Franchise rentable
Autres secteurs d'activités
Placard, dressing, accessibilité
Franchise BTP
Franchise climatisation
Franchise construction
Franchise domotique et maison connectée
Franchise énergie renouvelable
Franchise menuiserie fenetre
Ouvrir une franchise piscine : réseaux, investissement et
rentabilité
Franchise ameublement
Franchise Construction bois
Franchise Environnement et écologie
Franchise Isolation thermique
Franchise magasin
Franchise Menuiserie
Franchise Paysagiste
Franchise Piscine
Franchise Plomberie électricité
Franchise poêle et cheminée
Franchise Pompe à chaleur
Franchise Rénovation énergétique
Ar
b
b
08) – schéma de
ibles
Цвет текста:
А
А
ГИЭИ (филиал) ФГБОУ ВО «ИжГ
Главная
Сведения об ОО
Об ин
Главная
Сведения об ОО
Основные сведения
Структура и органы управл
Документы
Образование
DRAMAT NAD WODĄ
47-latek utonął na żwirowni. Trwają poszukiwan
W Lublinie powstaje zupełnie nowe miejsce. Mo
--- --- ---
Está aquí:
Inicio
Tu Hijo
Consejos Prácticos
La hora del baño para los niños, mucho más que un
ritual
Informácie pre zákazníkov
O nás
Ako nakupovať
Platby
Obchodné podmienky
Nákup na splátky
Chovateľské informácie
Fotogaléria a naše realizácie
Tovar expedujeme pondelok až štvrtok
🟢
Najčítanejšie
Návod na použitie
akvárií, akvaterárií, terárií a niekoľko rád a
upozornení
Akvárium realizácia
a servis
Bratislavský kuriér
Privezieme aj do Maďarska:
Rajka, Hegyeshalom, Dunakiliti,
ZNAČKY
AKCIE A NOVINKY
--- --- ---
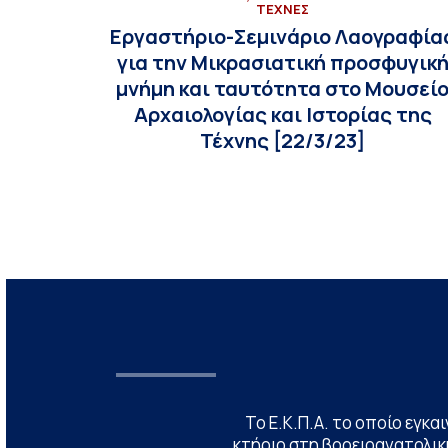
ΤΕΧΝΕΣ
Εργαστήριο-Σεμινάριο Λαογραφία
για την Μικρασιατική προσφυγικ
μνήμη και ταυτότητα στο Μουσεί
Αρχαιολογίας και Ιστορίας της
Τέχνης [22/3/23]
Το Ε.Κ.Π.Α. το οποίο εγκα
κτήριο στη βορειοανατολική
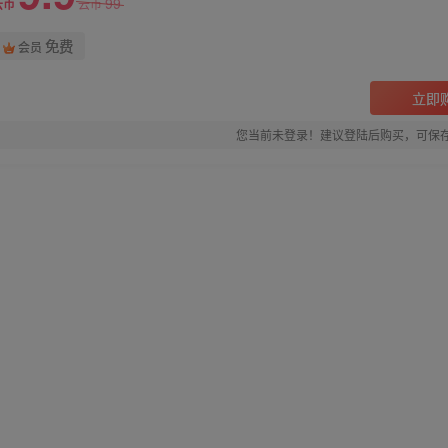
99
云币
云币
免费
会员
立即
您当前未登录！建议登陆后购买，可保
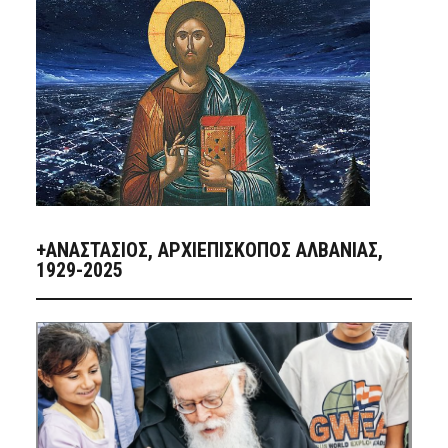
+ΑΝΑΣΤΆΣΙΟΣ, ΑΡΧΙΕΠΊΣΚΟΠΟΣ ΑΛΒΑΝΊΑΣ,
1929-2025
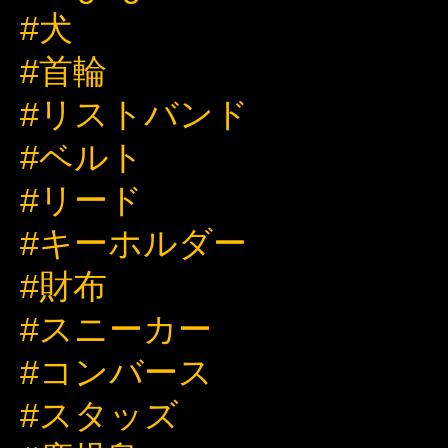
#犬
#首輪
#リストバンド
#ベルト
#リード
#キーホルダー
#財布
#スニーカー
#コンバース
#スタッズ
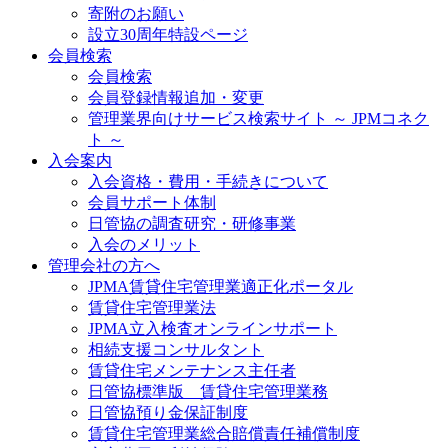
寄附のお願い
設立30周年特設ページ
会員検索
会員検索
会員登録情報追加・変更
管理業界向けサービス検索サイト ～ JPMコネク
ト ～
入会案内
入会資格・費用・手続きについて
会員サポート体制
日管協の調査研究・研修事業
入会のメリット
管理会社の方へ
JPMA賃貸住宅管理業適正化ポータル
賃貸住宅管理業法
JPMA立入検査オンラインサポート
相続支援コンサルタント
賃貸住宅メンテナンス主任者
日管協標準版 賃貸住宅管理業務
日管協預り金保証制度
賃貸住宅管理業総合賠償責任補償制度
--- --- ---
**TASK TO COMPLETE**
With the line holding "Основные сведения" as the first and the line holding "W Lublinie powstaje zupełnie nowe miejsce. Mo" as the last, please transcribe exactly the lines of the material above in that range and nothing else.

**YOUR RESPONSE**
Основные сведения
Структура и органы управл
Документы
Образование
DRAMAT NAD WODĄ
47-latek utonął na żwirowni. Trwają poszukiwan
W Lublinie powstaje zupełnie nowe miejsce. Mo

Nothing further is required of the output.